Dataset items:

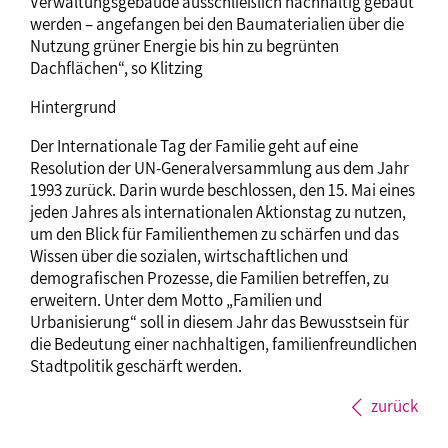
Verwaltungsgebäude ausschließlich nachhaltig gebaut
werden – angefangen bei den Baumaterialien über die
Nutzung grüner Energie bis hin zu begrünten
Dachflächen“, so Klitzing
Hintergrund
Der Internationale Tag der Familie geht auf eine
Resolution der UN-Generalversammlung aus dem Jahr
1993 zurück. Darin wurde beschlossen, den 15. Mai eines
jeden Jahres als internationalen Aktionstag zu nutzen,
um den Blick für Familienthemen zu schärfen und das
Wissen über die sozialen, wirtschaftlichen und
demografischen Prozesse, die Familien betreffen, zu
erweitern. Unter dem Motto „Familien und
Urbanisierung“ soll in diesem Jahr das Bewusstsein für
die Bedeutung einer nachhaltigen, familienfreundlichen
Stadtpolitik geschärft werden.
zurück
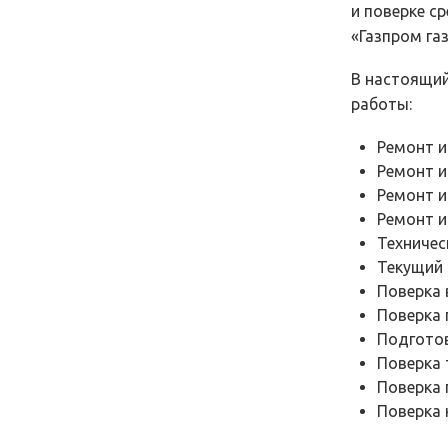
и поверке с
«Газпром га
В настоящий
работы:
Ремонт и
Ремонт и 
Ремонт и
Ремонт и
Техничес
Текущий 
Поверка 
Поверка 
Подготов
Поверка 
Поверка 
Поверка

#### WHAT THIS TASK INVOLVES:
Of the entries above, transcribe exactly those lines that fall between the line containing "werden – angefangen" and the line containing "erweitern. Unter dem Motto „Familien und", together with those two lines.

#### EXERCISE OUTPUT:
werden – angefangen bei den Baumaterialien über die
Nutzung grüner Energie bis hin zu begrünten
Dachflächen“, so Klitzing
Hintergrund
Der Internationale Tag der Familie geht auf eine
Resolution der UN-Generalversammlung aus dem Jahr
1993 zurück. Darin wurde beschlossen, den 15. Mai eines
jeden Jahres als internationalen Aktionstag zu nutzen,
um den Blick für Familienthemen zu schärfen und das
Wissen über die sozialen, wirtschaftlichen und
demografischen Prozesse, die Familien betreffen, zu
erweitern. Unter dem Motto „Familien und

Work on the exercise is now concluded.